A suggestion was made as well that severances to allow smaller sized farms might be considered,  There was really no discussion re country lots but I indicated my support for not allowing them.  As well I suggested the need for zoning to reflect the natural system features and those present seemed to agree.

I attended this meeting and there was a very short preliminary introduction which referred to the 12 issues.  Tables were already set up and we broke to go to the tables.  There were at least 2 rural tables –I went to the one where Nick Stow went.  There village questions and concerns dominated the conversation.  The villages are divided into groups:  4 where most growth is supposed to occur since they are already more complete, namely Richmond, Manotick and Greely; an intermediate group where infill will be encouraged but boundaries are not likely to change;  and a group where little or no growth is likely to occur.  Some concern was expressed by one participant over the few opportunities for growth that were thus left to the intermediate group.  The other intermediate group participants were worried about the nearness of water sources and septic systems if more development occurred there.

The next table I went to was about design and community design plans.  The conversation was partly about the city not respecting them.  I do not recall any significant points coming up.

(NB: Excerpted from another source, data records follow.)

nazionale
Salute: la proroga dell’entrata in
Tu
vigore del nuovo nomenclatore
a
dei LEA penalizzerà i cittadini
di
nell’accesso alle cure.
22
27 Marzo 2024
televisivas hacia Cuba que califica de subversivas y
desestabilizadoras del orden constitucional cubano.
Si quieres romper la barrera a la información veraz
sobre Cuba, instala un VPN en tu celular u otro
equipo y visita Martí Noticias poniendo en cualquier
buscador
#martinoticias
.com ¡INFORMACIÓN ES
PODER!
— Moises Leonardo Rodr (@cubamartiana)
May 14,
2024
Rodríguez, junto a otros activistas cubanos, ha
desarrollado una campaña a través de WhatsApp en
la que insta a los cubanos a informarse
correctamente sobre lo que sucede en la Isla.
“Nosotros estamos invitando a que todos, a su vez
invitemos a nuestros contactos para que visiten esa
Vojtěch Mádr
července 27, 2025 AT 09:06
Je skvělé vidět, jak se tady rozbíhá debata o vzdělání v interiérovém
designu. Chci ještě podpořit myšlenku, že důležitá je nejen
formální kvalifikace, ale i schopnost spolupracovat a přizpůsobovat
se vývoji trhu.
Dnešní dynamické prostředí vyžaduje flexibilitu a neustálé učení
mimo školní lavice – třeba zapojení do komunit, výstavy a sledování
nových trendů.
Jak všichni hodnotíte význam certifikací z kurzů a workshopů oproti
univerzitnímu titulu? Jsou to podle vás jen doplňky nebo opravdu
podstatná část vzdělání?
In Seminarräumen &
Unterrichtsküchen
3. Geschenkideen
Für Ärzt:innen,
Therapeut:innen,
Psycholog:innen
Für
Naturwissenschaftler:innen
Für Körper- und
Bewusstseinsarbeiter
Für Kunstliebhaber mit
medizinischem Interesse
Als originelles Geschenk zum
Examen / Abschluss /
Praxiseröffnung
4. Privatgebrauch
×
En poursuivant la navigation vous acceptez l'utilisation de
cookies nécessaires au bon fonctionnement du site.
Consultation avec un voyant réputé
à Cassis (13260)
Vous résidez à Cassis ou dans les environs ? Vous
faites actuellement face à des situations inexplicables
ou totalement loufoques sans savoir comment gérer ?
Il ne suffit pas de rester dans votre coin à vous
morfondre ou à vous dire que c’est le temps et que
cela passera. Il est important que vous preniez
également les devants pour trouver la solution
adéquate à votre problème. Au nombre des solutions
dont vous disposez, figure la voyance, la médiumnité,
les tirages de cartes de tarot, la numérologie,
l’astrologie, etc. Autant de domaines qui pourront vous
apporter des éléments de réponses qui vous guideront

The last table I went to was about Employment lands and we discussed the problem of ensuring that especially those at transportation nodes are kept for non-retail type of employment.  We seemed to agree that employment of today’s sort could be spread not only to employment lands but to mixed use centres and main streets. No new solution to the Orleans problem (lack of employment) was suggested and the idea that the “campus”  type of employment lands was perhaps passé was expressed by one participant.

The wrap-up reflected to topics at the tables but only one of the two (or perhaps more) tables tackling the same topics reported.  The city has promised that a report on the discussions will be on the web site.

There was good representation in the fairly large turnout –The hall was full and included a fair number of suburbanites and rural residents.

Media coverage of the Feb 13 event: Laura Mueller in the EMC papers, February 21, 2013 [Ed.: no longer available online].

– FCA held another community consultation workshop on February 25, this time at the Mlacak Centre in Kanata.  About 50 people attended.  Laura Mueller reports in the Kanata EMC paper [Ed.: no longer available online].